Segment Open

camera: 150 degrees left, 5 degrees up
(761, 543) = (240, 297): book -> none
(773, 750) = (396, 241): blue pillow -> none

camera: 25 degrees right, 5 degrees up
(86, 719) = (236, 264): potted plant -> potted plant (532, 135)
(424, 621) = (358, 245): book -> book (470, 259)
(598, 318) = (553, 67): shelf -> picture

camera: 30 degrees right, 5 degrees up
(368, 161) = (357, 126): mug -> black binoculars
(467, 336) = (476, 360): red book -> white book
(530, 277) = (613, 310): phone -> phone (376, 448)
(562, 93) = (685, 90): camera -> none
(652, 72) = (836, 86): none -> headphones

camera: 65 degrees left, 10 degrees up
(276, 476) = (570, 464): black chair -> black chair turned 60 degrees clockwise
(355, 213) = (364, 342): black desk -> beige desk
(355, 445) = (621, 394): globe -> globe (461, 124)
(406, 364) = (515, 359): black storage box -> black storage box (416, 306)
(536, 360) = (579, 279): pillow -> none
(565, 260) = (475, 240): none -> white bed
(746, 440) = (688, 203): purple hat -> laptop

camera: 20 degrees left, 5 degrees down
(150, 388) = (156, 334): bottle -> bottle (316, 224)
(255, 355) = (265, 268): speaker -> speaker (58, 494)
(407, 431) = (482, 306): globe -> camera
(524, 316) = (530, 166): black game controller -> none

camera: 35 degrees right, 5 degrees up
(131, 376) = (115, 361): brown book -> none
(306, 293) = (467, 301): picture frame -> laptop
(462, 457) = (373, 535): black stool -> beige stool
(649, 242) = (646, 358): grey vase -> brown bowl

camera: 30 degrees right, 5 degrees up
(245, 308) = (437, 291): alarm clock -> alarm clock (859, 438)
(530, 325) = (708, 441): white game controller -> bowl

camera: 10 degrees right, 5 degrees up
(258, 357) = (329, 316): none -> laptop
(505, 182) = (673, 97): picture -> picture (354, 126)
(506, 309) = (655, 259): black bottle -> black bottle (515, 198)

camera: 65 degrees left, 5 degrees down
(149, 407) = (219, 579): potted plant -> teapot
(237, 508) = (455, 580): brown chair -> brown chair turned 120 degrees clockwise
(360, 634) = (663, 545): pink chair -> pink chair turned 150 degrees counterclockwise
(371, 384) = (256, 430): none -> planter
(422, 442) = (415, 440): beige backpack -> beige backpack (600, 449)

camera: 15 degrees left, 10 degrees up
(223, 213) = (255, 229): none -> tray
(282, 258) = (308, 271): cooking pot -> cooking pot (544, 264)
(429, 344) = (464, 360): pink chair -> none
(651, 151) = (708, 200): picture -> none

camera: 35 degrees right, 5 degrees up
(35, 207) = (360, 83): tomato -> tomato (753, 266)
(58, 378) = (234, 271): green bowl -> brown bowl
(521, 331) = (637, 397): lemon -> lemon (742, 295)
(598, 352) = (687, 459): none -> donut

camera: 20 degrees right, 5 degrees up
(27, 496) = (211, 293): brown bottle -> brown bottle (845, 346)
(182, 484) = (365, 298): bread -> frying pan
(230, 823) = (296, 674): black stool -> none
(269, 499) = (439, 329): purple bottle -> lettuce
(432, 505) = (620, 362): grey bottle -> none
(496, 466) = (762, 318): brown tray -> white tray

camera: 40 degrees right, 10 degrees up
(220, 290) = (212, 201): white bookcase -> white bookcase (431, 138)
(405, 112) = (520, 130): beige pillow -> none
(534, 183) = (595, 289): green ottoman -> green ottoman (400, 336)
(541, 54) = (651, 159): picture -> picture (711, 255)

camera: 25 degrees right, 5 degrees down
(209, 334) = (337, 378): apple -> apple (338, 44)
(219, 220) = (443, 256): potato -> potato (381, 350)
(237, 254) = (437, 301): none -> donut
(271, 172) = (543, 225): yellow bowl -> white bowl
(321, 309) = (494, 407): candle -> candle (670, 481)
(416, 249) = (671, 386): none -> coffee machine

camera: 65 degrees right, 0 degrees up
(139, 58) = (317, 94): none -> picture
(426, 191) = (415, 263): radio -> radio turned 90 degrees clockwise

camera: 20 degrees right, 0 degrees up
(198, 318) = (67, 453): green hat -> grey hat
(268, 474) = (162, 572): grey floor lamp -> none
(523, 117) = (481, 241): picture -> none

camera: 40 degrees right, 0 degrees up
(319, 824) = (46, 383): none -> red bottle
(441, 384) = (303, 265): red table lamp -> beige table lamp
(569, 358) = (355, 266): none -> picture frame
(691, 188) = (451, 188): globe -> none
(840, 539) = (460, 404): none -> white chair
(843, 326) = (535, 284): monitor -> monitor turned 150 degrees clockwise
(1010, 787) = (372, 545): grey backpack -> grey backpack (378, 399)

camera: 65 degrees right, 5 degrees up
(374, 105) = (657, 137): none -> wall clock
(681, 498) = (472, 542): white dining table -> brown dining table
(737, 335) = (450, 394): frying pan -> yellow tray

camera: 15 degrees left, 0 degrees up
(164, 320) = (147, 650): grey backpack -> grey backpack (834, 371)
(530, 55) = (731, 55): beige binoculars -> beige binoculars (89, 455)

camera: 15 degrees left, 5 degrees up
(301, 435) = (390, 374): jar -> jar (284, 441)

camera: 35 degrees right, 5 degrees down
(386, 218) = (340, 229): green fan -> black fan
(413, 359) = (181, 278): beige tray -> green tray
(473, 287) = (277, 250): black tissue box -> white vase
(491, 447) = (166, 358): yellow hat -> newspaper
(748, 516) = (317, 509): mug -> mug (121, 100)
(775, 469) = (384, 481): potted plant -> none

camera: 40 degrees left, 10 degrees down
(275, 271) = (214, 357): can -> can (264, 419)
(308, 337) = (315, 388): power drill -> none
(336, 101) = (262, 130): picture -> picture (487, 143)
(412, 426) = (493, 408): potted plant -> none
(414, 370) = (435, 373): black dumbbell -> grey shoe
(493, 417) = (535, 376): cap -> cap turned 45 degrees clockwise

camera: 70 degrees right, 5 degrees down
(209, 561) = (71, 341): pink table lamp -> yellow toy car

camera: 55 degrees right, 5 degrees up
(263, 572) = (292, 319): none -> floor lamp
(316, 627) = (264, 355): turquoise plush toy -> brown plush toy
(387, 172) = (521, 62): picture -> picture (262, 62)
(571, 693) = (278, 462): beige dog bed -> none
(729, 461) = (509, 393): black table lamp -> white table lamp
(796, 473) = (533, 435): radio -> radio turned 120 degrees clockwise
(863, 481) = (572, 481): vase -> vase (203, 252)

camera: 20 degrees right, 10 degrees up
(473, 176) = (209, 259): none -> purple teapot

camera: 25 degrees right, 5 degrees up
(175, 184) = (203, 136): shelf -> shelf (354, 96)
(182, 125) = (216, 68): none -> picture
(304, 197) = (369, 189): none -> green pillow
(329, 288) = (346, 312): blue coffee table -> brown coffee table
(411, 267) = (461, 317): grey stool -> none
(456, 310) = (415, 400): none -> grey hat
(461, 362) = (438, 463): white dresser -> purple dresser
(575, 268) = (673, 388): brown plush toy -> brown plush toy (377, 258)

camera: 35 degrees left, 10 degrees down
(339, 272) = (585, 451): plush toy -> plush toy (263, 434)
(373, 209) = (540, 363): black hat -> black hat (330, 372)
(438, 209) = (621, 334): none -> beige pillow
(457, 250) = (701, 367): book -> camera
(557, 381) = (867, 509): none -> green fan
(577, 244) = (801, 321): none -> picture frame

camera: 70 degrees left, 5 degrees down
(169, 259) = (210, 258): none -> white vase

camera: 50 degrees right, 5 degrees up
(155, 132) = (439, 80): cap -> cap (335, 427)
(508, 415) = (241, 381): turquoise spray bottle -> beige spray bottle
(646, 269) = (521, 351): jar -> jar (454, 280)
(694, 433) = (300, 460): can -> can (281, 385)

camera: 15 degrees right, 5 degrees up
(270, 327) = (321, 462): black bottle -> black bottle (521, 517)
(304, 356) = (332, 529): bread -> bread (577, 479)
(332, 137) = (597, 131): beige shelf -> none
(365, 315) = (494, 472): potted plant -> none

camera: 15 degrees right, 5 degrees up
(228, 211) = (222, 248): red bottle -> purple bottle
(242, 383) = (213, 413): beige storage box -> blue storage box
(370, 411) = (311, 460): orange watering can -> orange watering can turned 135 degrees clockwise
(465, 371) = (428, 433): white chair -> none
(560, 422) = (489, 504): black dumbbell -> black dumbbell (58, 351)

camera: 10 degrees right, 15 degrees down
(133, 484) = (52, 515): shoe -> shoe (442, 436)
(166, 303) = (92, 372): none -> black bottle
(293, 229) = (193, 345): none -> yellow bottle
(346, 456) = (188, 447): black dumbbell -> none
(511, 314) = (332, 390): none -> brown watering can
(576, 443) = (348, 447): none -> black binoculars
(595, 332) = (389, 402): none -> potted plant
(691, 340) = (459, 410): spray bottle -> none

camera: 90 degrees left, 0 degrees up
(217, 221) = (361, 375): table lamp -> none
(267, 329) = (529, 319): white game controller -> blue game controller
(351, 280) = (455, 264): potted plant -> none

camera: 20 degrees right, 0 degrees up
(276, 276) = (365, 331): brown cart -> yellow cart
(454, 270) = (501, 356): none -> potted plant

Segment Closed

Assignment
The answer must hold exactly the lines of the entries above, from the first line through the line that contains "(368, 161) = (357, 126): mug", and no others.

Answer box
camera: 150 degrees left, 5 degrees up
(761, 543) = (240, 297): book -> none
(773, 750) = (396, 241): blue pillow -> none

camera: 25 degrees right, 5 degrees up
(86, 719) = (236, 264): potted plant -> potted plant (532, 135)
(424, 621) = (358, 245): book -> book (470, 259)
(598, 318) = (553, 67): shelf -> picture

camera: 30 degrees right, 5 degrees up
(368, 161) = (357, 126): mug -> black binoculars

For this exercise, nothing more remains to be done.